O diretor de cinema David Fincher não é Orson Welles e o CEO do Facebook, Mark Zuckerberg, também não é o cidadão Charles Foster Kane, ou melhor, William Randolph Hearst, o magnata da imprensa dos anos 1940, inventor do sensacionalismo e inspirador do protagonista de Cidadão Kane. Mas a repercussão de A rede social, o filme que o diretor de O clube da luta fez sobre o Facebook, oferece, à luz do fascinante filme de Welles, uma oportunidade para analisar o poder de um bom relato (verdadeiro ou não) para moldar nossas percepções. Além disso, ressalta a vigência do velho meio cinematográfico –Hollywood– como criador de mitos, em contraposição com as novas mídias sociais e a internet. Em sua análise sobre o tema, Kendall Whitehouse, diretor de novas mídias na Wharton School, da University of Pennsylvania, sustenta que, na hora de compor grandes histórias, a prevalência de Hollywood continua inquestionável.

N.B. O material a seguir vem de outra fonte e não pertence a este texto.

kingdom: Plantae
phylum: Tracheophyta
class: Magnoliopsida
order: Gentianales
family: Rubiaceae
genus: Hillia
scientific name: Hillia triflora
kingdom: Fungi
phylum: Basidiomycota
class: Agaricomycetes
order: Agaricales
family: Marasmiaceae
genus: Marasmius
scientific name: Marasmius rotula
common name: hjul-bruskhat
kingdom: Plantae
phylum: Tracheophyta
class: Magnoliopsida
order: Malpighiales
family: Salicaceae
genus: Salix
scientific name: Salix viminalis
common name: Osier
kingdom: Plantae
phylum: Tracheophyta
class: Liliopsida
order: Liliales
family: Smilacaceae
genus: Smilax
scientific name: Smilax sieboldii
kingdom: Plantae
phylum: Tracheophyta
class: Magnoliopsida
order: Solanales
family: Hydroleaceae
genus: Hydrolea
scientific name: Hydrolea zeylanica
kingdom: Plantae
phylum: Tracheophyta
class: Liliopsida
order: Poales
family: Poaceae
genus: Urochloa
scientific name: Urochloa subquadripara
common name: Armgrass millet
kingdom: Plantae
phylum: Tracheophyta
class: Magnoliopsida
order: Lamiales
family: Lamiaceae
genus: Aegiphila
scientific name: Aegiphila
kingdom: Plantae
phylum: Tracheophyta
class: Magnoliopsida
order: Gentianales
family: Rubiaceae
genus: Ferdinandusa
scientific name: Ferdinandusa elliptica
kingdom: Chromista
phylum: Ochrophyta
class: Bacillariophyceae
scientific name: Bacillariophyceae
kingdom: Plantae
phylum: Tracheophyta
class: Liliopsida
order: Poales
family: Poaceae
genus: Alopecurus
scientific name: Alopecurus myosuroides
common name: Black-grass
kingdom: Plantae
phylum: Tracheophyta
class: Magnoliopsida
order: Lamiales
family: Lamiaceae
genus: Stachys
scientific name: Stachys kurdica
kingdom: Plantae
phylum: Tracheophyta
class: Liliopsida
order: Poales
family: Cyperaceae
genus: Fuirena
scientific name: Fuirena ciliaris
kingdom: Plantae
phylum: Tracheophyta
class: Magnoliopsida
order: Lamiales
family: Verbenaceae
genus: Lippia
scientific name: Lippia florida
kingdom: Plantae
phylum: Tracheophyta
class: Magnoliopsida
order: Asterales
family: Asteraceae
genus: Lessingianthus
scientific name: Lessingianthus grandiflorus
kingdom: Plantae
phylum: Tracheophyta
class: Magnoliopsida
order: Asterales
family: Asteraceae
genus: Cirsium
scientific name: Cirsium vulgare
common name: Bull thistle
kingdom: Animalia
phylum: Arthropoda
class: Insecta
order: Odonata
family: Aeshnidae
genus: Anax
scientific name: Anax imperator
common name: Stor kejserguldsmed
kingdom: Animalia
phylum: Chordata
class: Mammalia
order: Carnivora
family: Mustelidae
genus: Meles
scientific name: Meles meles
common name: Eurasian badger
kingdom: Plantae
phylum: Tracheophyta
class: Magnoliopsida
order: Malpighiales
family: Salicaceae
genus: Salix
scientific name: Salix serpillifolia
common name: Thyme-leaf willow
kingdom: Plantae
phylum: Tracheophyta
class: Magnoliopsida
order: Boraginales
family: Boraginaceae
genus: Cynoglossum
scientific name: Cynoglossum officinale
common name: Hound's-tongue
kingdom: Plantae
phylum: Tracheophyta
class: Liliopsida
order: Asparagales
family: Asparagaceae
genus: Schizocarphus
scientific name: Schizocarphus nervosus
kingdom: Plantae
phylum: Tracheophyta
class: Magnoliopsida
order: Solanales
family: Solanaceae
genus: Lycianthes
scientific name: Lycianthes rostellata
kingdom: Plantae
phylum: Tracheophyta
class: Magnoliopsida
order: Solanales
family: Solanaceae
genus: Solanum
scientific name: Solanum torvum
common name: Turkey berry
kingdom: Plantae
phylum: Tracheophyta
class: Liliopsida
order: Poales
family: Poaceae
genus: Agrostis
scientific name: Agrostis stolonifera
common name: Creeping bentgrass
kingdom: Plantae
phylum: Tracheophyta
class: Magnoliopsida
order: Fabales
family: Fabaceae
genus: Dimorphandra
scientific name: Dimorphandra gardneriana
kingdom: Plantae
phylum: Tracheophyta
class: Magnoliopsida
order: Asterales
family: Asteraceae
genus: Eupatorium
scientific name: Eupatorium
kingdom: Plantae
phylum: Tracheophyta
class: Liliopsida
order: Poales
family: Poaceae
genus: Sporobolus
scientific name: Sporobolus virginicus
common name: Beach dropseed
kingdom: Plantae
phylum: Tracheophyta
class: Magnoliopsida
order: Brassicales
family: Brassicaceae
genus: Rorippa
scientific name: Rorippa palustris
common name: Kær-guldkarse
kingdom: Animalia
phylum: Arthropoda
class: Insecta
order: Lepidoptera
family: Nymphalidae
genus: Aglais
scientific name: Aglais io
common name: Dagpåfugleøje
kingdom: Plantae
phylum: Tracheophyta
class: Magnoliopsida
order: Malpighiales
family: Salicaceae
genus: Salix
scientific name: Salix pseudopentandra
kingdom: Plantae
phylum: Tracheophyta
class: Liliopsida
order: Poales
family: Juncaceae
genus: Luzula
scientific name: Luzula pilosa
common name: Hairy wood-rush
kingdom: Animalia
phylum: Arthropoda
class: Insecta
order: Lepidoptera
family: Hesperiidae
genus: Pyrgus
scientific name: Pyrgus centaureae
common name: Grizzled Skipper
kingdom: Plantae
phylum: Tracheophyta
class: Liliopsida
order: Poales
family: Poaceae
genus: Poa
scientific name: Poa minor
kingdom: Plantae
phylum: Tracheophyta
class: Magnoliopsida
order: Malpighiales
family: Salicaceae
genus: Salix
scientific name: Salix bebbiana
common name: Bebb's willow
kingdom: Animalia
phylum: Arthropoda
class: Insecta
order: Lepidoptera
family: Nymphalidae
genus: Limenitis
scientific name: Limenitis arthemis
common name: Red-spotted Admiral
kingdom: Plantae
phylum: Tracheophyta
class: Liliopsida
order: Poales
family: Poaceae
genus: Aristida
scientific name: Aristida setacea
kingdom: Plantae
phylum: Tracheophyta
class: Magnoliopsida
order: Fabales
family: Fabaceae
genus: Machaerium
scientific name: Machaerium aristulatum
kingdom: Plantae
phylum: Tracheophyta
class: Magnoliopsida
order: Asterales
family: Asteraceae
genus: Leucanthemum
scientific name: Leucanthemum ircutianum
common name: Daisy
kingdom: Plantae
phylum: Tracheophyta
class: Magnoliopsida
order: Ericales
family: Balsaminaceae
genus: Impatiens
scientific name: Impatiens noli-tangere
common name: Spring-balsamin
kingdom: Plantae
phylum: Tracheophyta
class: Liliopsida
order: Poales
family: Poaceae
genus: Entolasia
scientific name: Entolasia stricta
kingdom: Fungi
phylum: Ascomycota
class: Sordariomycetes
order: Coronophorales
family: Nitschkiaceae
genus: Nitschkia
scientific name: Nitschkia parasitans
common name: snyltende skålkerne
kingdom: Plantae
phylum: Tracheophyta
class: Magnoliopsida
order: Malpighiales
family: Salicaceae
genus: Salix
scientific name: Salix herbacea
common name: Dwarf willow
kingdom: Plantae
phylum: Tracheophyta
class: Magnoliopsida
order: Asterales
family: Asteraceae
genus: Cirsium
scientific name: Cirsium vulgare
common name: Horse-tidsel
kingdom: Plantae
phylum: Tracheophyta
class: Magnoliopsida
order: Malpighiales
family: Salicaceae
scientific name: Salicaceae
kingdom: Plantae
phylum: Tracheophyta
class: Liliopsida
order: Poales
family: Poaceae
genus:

O filme de Fincher estreou em outubro de 2010. A obra não é exatamente uma homenagem ao bem-sucedido fundador da rede social, multimilionário aos 26 anos de idade. Trata-se, na verdade, de um jovem brilhante, porém obsessivo, petulante, imaturo e desleal, que cria uma companhia para conquistar garotas e ingressar nas universidades de elite. Em seu caminho ao topo, o protagonista também investe contra alguns amigos e sócios e deixa um rastro de demandas judiciais.

Apesar de o roteirista deixar claro que A rede social é uma autobiografia ficcional (Welles também negou que Hearst fosse Kane literalmente) e o criador do Facebook recusar a narração como real –“Só representaram bem minha maneira de vestir”, declarou ele–, na hora da estreia, a sorte de Zuckerberg estava lançada. Como uma melodia contagiante, um bom conto permanece na lembrança. “Os fatos só importam enquanto constroem uma narração coerente”, assinala Whitehouse.